─── TASK MATERIAL ───

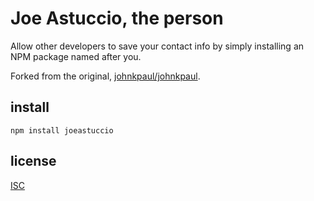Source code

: # Joe Astuccio, the person

Allow other developers to save your contact info by simply installing an NPM package named after you.

Forked from the original, [johnkpaul/johnkpaul](https://github.com/johnkpaul/johnkpaul).

## install
    npm install joeastuccio

## license
[ISC](https://opensource.org/licenses/ISC)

───

:: EXERCISE BRIEF ::
Set the lines down exactly as they stand, beginning at the one that contains "Forked from the" and stopping after the last line of the entries above.

:: RESULT OF THIS EXERCISE ::
Forked from the original, [johnkpaul/johnkpaul](https://github.com/johnkpaul/johnkpaul).

## install
    npm install joeastuccio

## license
[ISC](https://opensource.org/licenses/ISC)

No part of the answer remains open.